Bem, já tive o prazer de orientar uma dissertação de mestrado sobre a cultura do fumo em Prudentópolis (PR), defendida recentemente, que desmonta essa visão falseadora e estereotipada. A pesquisadora, Andréia Vilczak, entrevistou produtores familiares desse município que são fornecedores da Souza Cruz e constatou que todas as suas decisões sobre o quê e como produzir são pautadas por uma racionalidade econômica baseada em avaliações de custos de oportunidade, rentabilidade, riscos de investimento e relação custo/benefício.

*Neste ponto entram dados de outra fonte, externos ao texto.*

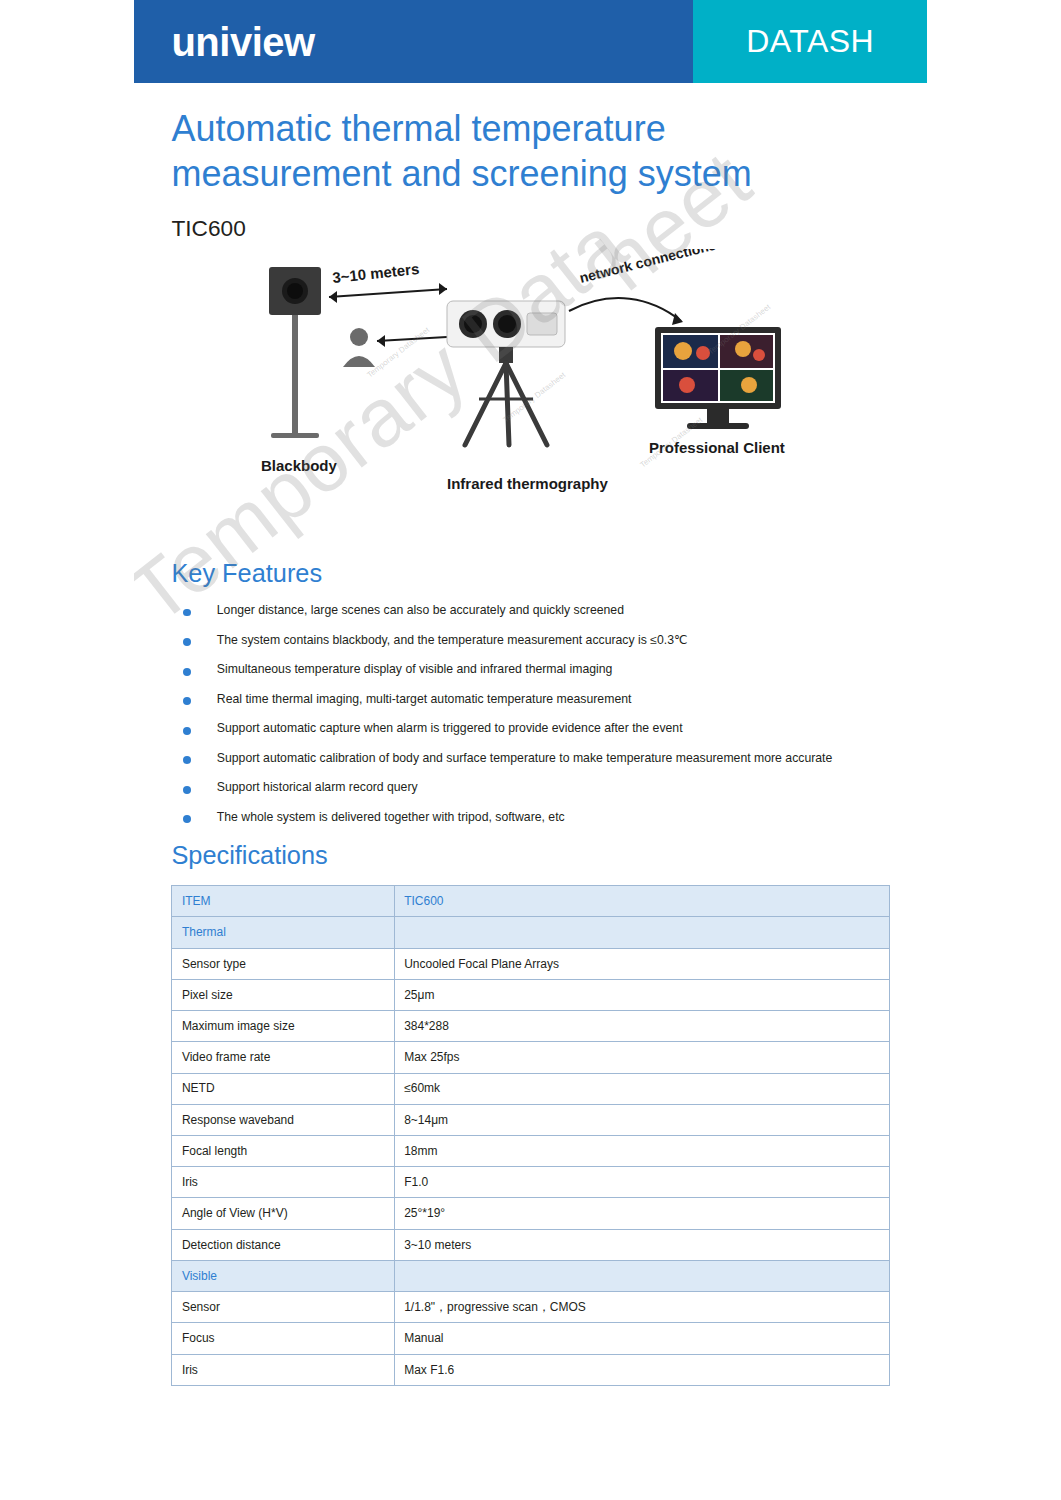uniview
DATASH
Automatic thermal temperature measurement and screening system
TIC600
Blackbody 3~10 meters Infrared thermography network connections Professional Client
Key Features
Longer distance, large scenes can also be accurately and quickly screened
The system contains blackbody, and the temperature measurement accuracy is ≤0.3℃
Simultaneous temperature display of visible and infrared thermal imaging
Real time thermal imaging, multi-target automatic temperature measurement
Support automatic capture when alarm is triggered to provide evidence after the event
Support automatic calibration of body and surface temperature to make temperature measurement more accurate
Support historical alarm record query
The whole system is delivered together with tripod, software, etc
Specifications
| ITEM | TIC600 |
| Thermal | |
| Sensor type | Uncooled Focal Plane Arrays |
| Pixel size | 25μm |
| Maximum image size | 384*288 |
| Video frame rate | Max 25fps |
| NETD | ≤60mk |
| Response waveband | 8~14μm |
| Focal length | 18mm |
| Iris | F1.0 |
| Angle of View (H*V) | 25°*19° |
| Detection distance | 3~10 meters |
| Visible | |
| Sensor | 1/1.8"，progressive scan，CMOS |
| Focus | Manual |
| Iris | Max F1.6 |
Temporary Data
heet
Temporary Datasheet
Temporary Datasheet
Temporary Datasheet
Temporary Datasheet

Mas não vou fazer um resumo do trabalho todo, o qual deverá ser publicado brevemente em revista científica. Vou apenas destacar uma passagem de entrevista, citada na dissertação, que revela os motivos que levam uma produtora familiar de Prudentópolis a preferir vender fumo para a Souza Cruz em vez de verduras para as crianças:

Eu “plantava as coisas” para a merenda escolar aqui da escola. […] nós tinha que comprar as sementes e tudo o que precisava pra produzir essas verduras […] quando levava na escola ficavam colocando defeito na minha produção […] queriam que eu levasse todo dia dez pés de alface na escola […] que lucro eu ia ter ir todo dia na escola levar só dez pés de alface? E ainda recebia só depois de 40 dias que entreguei a produção, e ainda às vezes atrasava. […] O fumo é muito cansativo, só que a gente não precisa ficar se humilhando pra comprar a produção da gente, a firma leva tudo, seja o melhor fumo, seja o pior.

Ou seja, produzir tabaco para indústrias de cigarro é um investimento seguro, pois a empresa se compromete em contrato a comprar toda a produção, e ainda oferece ganhos maiores. Em que planeta vivem esses “pesquisadores” da “agricultura camponesa”?